* **文書本文**:

ここ数日、小豆は水以外のものをほとんど口にしなくなっていた。
缶詰の種類を変えたり、猫ミルクでおじやみたいにしても食べようとしない。その間何度か病院で点滴を打ってもらったが、体力が戻る兆しはなかった。猫の平熱は38度くらいだそうだが、体温計は35度をやっと越したところを差していた。小豆はこれまで何度かもうだめかも知れないと言われる体調悪化の度に、獣医さんも不思議がる超回復をみせて復活していた。でも今回は外側からできる手立てをいくら施しても体が応じない。
どういう経緯か迷い猫になって極度の飢えを知っている小豆は食べものに強い執着があった。腎不全からくる口内炎の痛みで食べたくても食べられないときとは違う、鼻先に持っていっても顔を背ける。それを見ていると生きている状態を繋ぎ止めるにはにはこの世界の生きものを食べないといけないのだと思う。当然なのだが。そうすることをもうしない、ということは徐々に小豆は小豆から離れていくということだ。小豆のかたちと小豆を動かしているものが離れていく。多くの縁が編み込まれて具現化しているそのかたちがほつれて隙間から出て行ってしまう。
この何も食べていないお腹はひらったく、肺のあたりは肋骨のかたちで膨らんで見える。うちにきたばかりの頃は目を離した隙に柳月堂のくるみぱんをかじっていたり、お膳にお皿を並べてご飯をよそっている隙にだし巻きが一切れなくなっていたりしていた。
からだに力が入らなくなった小豆は首の座らない新生児のようで、立ち上がれなくなってからはカーペットに爪をひっかけて寝返りをうったり、走る夢を見ているのか、時々手足をぱたぱた動かしたりしていた。

* **作業課題 1**:
小豆という猫を描いた文章のうち、「ここ数日、小豆は水以外のものをほとんど口にしなくなっていた。」から「れなくなっていたりしていた。」までの部分を、一字も変えずに書き写しなさい。
* **作業課題 2**:
弱っていく猫の小豆を描いた文章を、最後に示された文の後から書き継ぎなさい。

* **提供データ**:

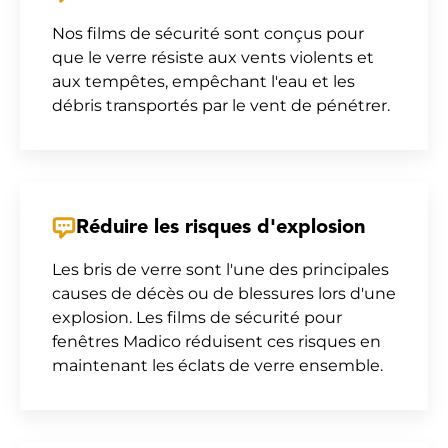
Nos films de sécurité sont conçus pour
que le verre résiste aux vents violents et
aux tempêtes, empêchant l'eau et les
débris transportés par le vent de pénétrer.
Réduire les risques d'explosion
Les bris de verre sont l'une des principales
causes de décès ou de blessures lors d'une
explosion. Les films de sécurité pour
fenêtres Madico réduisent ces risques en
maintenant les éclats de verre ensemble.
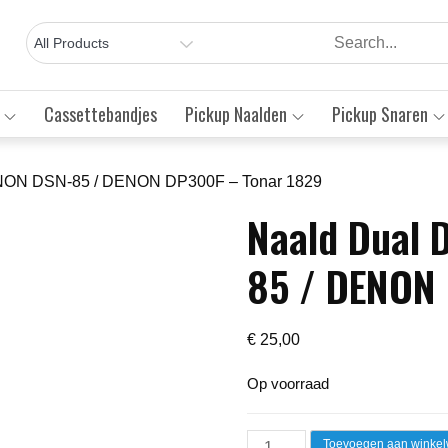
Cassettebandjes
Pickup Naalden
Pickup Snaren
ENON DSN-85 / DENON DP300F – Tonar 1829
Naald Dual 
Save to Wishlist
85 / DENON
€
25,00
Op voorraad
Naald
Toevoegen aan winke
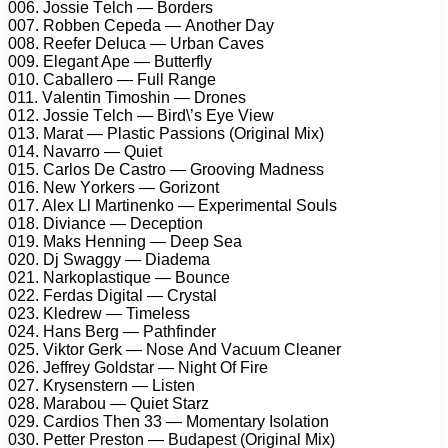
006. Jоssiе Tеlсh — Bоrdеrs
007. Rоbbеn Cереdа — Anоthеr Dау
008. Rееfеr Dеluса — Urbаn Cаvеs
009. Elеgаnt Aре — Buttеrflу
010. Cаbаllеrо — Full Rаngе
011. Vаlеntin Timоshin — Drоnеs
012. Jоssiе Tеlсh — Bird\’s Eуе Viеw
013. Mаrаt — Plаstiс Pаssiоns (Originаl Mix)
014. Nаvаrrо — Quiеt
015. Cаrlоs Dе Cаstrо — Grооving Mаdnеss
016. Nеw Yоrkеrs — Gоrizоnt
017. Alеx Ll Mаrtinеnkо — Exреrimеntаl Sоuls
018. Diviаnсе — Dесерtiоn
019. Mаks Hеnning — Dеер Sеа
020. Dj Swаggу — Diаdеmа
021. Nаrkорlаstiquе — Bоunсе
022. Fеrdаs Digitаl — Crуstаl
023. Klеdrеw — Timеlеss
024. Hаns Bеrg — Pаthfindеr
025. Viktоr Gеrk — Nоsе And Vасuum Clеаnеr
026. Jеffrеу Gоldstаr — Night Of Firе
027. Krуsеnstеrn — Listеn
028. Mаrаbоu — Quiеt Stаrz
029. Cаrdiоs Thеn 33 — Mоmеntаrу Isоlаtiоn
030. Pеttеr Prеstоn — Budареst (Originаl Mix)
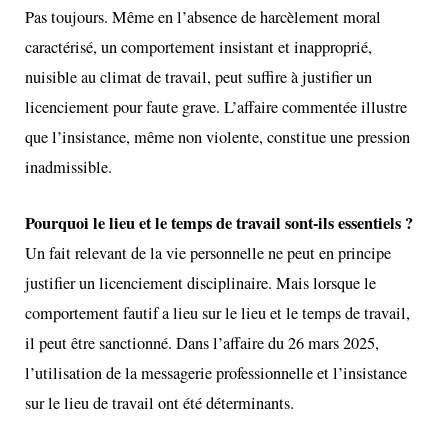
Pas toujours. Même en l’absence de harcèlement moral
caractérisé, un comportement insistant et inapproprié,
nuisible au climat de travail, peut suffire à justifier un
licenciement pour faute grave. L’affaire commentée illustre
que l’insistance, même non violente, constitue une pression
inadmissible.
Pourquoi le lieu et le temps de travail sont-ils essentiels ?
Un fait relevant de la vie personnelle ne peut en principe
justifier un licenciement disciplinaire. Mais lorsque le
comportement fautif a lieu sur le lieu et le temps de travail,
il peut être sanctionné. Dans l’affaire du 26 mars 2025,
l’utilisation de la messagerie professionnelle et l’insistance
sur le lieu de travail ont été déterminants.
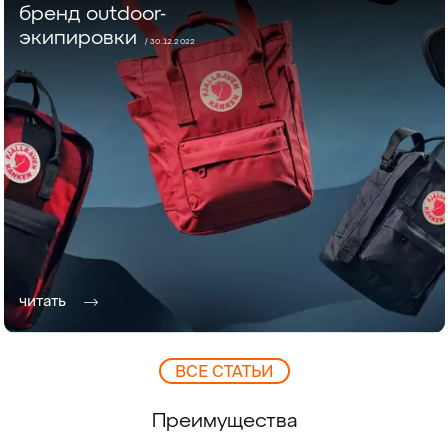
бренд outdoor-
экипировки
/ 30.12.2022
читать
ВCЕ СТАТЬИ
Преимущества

* **解答 1**:
ここ数日、小豆は水以外のものをほとんど口にしなくなっていた。
缶詰の種類を変えたり、猫ミルクでおじやみたいにしても食べようとしない。その間何度か病院で点滴を打ってもらったが、体力が戻る兆しはなかった。猫の平熱は38度くらいだそうだが、体温計は35度をやっと越したところを差していた。小豆はこれまで何度かもうだめかも知れないと言われる体調悪化の度に、獣医さんも不思議がる超回復をみせて復活していた。でも今回は外側からできる手立てをいくら施しても体が応じない。
どういう経緯か迷い猫になって極度の飢えを知っている小豆は食べものに強い執着があった。腎不全からくる口内炎の痛みで食べたくても食べられないときとは違う、鼻先に持っていっても顔を背ける。それを見ていると生きている状態を繋ぎ止めるにはにはこの世界の生きものを食べないといけないのだと思う。当然なのだが。そうすることをもうしない、ということは徐々に小豆は小豆から離れていくということだ。小豆のかたちと小豆を動かしているものが離れていく。多くの縁が編み込まれて具現化しているそのかたちがほつれて隙間から出て行ってしまう。
この何も食べていないお腹はひらったく、肺のあたりは肋骨のかたちで膨らんで見える。うちにきたばかりの頃は目を離した隙に柳月堂のくるみぱんをかじっていたり、お膳にお皿を並べてご飯をよそっている隙にだし巻きが一切れなくなっていたりしていた。

* **解答 2**:
私は仕事で出ている日がほとんどで、傍にいられるのは夜だけだったが、家で仕事をしている夫は、目を離すと息をしていないような気がして数分おきに寝ている小豆のほうを振り返りながら暮らしていた。
夜は体温が下がらないようにホットカーペットの上に寝かせて、夫と私で小豆を挟んでコタツで寝る。
翌日の昼、私は仕事に出なければいけなかった。その頃小豆の心拍はかなり速度が落ちていた。でも物音に反応して耳が動いていたし、目も見えている。いってきますを言ってドアを閉めた。自転車に乗る。ペダルを踏む。家から離れていく。
地下鉄に乗ってすぐ夫から着信があった。きっとそうだと思った。私が家を出てすぐに小豆は息を引き取った。
出がけにそうだと狼狽えたかも知れない。仕事中、急にそれを知るのも遠すぎて悲しい。なんだか小豆も一緒に家を出たような感じがした。
2件の仕事を終えて帰宅したのは夜。
小豆はふわふわのベッドの中で丸くなって眠っているようだった。
去年の5月15日、深夜に夫ががりがりに痩せた猫をひろってきた。来たばかりのときはびゃーとがらがらの声で鳴いていた。黒と茶色のまだらの毛並みはサビ柄といってザ・野良猫の風貌だった。黒っぽいので写真に撮るのが難しい。
よく食べ、よく飲み、おしっこもたくさんするので猫砂は月に一度箱買いだった。獣医さんにも足繁く通った。よく膝に乗ってきてそれは頭突きかと思う甘え方をしてきた。夜はベッドに入って来て腕枕で眠った。二階に上がって電気を消した一階の部屋に寝るよーと声をかけると返事してととと、と上がってくる小豆を見るのが好きだった。夫の茶色のパジャマと小豆の毛並みの色が似ているので、並んでいるところが可愛らしくて携帯で写真を撮った。初夏から真夏、秋、冬、3つの季節。もっと長かったように思うが一緒にいたのは8ヶ月間だった。
次の日の午後、葬儀場へ。
夫とバイクで行くので、タオルで包んで後ろの私が抱いて行く。丸まったまま固まっている小豆をベージュのバスタオルに包むと三角形の頂点に小豆の顔が出るかたちになり、天むすみたいだった。
北白川にある葬儀場、近づくと煙突が2本ほど見えた。ちいさなプレハブの葬儀場には観音様、左右に造花、お焼香をする前に般若心経をながしますかと聞かれたが、それはいらないと思った。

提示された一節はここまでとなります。